Second, each fan base has a core that will only overlap casually. Put plainly, Orlando City needs to market to existing soccer fans in Central Florida, just as the Magic market to basketball fans. Much like a political campaign, there are base elements to each party that would never consider a candidate from an opposing party.

This means the competition for sports entertainment dollars only exists among the casual sports fan. Personally, these people are my favorites. They are open minded, interested in supporting local teams, and can eventually shift into the devoted hardcore base with a few emotional experiences that create attachments — memorable wins, good seasons, championships, and players with dynamic personalities encourage the casual observers to form a deeper relationship with the club.

The most crucial clue to how Orlando's teams feel about the increased competition could probably best be understood through the photo op exchange of jerseys seen recently with Kaká and the Magic's Victor Oladipo and the Orlando Solar Bears' Scott Tanski. This traditional post-game soccer ritual is usually meant to be a way of leaving a heated battle on the field and showing there is no bad blood once the game is over.

In this case its more a pre-game peace offering from a collection of local clubs who know that as Orlando grows there is room for all of them — that they collectively are creating Orlando into a sports town. At the end of the day, Orlando sports fans have proven to like winners (no surprise there), hard working teams, and are relatively patient.
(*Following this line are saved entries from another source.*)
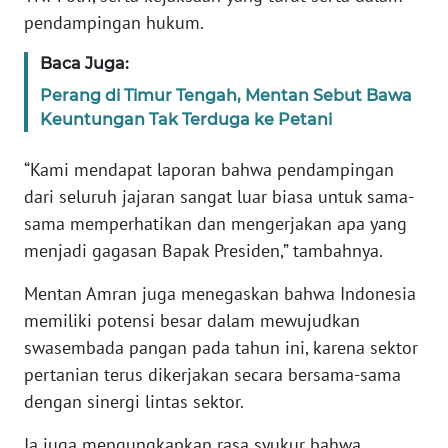
WN
pendampingan hukum.
BANTEN
Baca Juga:
WN
Perang di Timur Tengah, Mentan Sebut Bawa
NTT
Keuntungan Tak Terduga ke Petani
WN
“Kami mendapat laporan bahwa pendampingan
KEPRI
dari seluruh jajaran sangat luar biasa untuk sama-
sama memperhatikan dan mengerjakan apa yang
WN
menjadi gagasan Bapak Presiden,” tambahnya.
PAPUA
Mentan Amran juga menegaskan bahwa Indonesia
WN
memiliki potensi besar dalam mewujudkan
PAPUA
swasembada pangan pada tahun ini, karena sektor
BARAT
pertanian terus dikerjakan secara bersama-sama
dengan sinergi lintas sektor.
WN
RIAU
Ia juga mengungkapkan rasa syukur bahwa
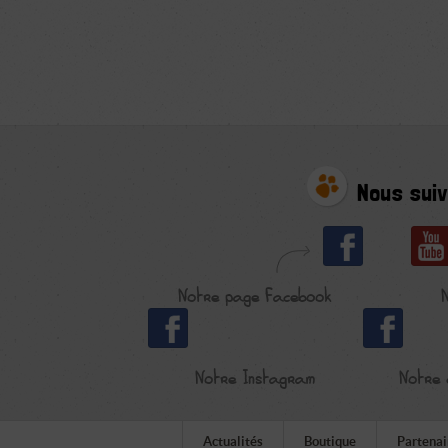
Nous suiv
Notre page Facebook
Notre Instagram
Notre 
Actualités
Boutique
Partenai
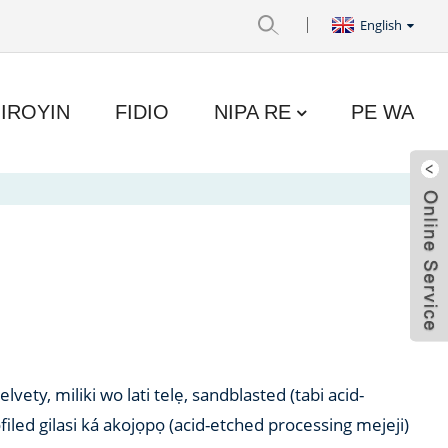
English
IROYIN
FIDIO
NIPA RE
PE WA
velvety, miliki wo lati telẹ, sandblasted (tabi acid-
iled gilasi ká akojọpọ (acid-etched processing mejeji)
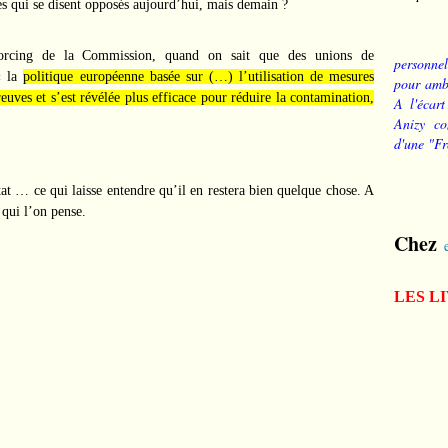
es qui se disent opposés aujourd’hui, mais demain ?
forcing de la Commission, quand on sait que des unions de
personnel
« la
politique européenne basée sur (…) l’utilisation de mesures
pour ambi
preuves et s’est révélée plus efficace pour réduire la contamination,
A l'écart
Anizy co
d'une "Fr
état … ce qui laisse entendre qu’il en restera bien quelque chose. A
 qui l’on pense.
Chez
LES L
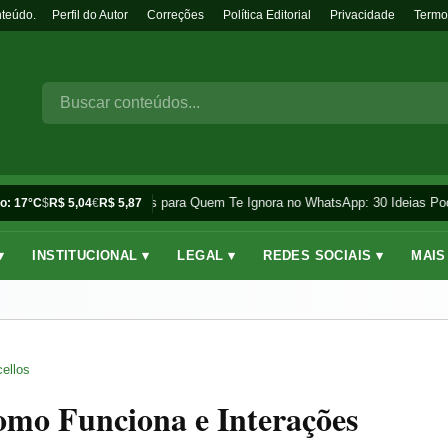
nteúdo.
Perfil do Autor
Correções
Política Editorial
Privacidade
Termo
Frases para Quem Te Ignora no WhatsApp: 30 Ideias Pod
o: 17°C
$
R$ 5,04
€
R$ 5,87
▾
INSTITUCIONAL ▾
LEGAL ▾
REDES SOCIAIS ▾
MAIS
ellos
omo Funciona e Interações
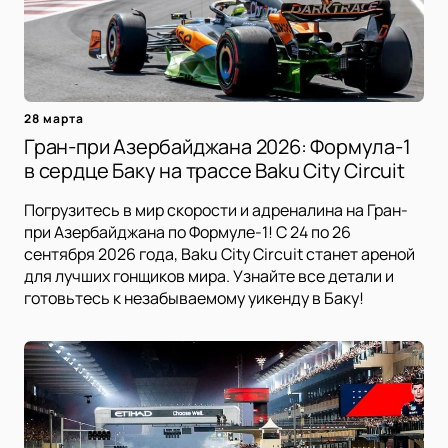
28 марта
Гран-при Азербайджана 2026: Формула-1
в сердце Баку на трассе Baku City Circuit
Погрузитесь в мир скорости и адреналина на Гран-
при Азербайджана по Формуле-1! С 24 по 26
сентября 2026 года, Baku City Circuit станет ареной
для лучших гонщиков мира. Узнайте все детали и
готовьтесь к незабываемому уикенду в Баку!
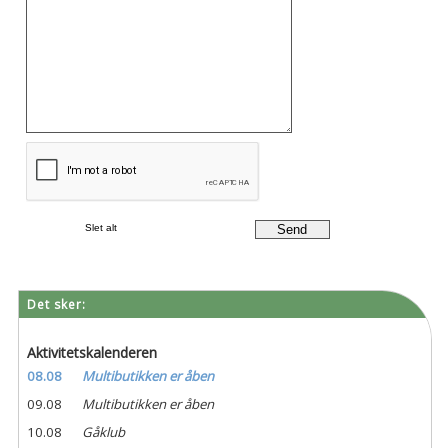
Det sker:
Aktivitetskalenderen
08.08
Multibutikken er åben
09.08
Multibutikken er åben
10.08
Gåklub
Watching the Magic last night, with a quiet but very decent crowd, considering the team's present lack of success, I thought about how the two teams will relate to one another. The scene at the Amway Center is so different from anything you will find at the Orlando Citrus Bowl.

The NBA product focuses on a multimedia evening, in which every moment is scripted in an indoor environment. Orlando City games feature the organic experience from the open stadium to the supporters groups chants. MLS has focused on a grassroots supporter movement to provide the atmosphere.

Much like watching live music at an indoor concert venue and an open field festival. They are both extremely different experiences, but in the end they are both about music. They both provide a unique and memorable experience, much as I suspect the Orlando Magic and Orlando City will do for years to come.